[Begin RECORDS SUPPLIED]

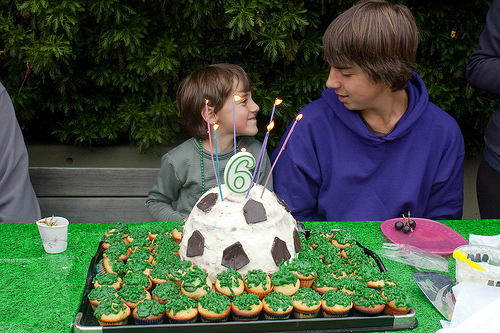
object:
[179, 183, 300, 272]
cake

[End RECORDS SUPPLIED]
[Begin RECORDS SUPPLIED]

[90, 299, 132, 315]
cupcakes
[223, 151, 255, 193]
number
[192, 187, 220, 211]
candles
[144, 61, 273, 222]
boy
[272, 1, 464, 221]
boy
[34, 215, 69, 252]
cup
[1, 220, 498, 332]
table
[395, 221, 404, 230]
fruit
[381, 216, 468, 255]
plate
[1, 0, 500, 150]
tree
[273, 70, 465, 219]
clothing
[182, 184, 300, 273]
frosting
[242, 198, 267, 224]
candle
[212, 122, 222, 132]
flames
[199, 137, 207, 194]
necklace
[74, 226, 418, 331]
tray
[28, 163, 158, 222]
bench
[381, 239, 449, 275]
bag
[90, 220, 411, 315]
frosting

[End RECORDS SUPPLIED]
[Begin RECORDS SUPPLIED]

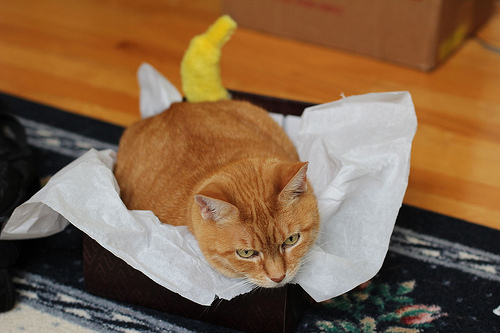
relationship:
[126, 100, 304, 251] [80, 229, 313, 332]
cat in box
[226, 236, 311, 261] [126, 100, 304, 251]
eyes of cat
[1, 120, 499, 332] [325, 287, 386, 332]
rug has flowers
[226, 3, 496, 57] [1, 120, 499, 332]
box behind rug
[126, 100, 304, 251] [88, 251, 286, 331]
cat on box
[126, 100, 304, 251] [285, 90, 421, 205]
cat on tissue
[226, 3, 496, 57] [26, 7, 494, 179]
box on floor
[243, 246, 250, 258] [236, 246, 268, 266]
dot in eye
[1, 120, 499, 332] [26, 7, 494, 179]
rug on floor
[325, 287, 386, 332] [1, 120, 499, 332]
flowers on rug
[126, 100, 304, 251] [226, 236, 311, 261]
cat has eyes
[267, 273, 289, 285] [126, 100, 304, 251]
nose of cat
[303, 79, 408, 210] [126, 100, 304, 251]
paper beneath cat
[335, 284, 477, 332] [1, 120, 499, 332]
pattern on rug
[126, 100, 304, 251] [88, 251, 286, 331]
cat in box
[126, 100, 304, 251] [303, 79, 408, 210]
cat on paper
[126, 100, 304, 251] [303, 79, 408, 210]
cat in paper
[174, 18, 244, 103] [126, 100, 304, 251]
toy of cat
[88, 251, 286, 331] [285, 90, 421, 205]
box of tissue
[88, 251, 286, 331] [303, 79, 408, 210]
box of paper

[End RECORDS SUPPLIED]

Write out the entries word for word, beginning with the line that contains "[126, 100, 304, 251] [226, 236, 311, 261]" and continuing through the line that contains "box of paper", including both of those lines.

[126, 100, 304, 251] [226, 236, 311, 261]
cat has eyes
[267, 273, 289, 285] [126, 100, 304, 251]
nose of cat
[303, 79, 408, 210] [126, 100, 304, 251]
paper beneath cat
[335, 284, 477, 332] [1, 120, 499, 332]
pattern on rug
[126, 100, 304, 251] [88, 251, 286, 331]
cat in box
[126, 100, 304, 251] [303, 79, 408, 210]
cat on paper
[126, 100, 304, 251] [303, 79, 408, 210]
cat in paper
[174, 18, 244, 103] [126, 100, 304, 251]
toy of cat
[88, 251, 286, 331] [285, 90, 421, 205]
box of tissue
[88, 251, 286, 331] [303, 79, 408, 210]
box of paper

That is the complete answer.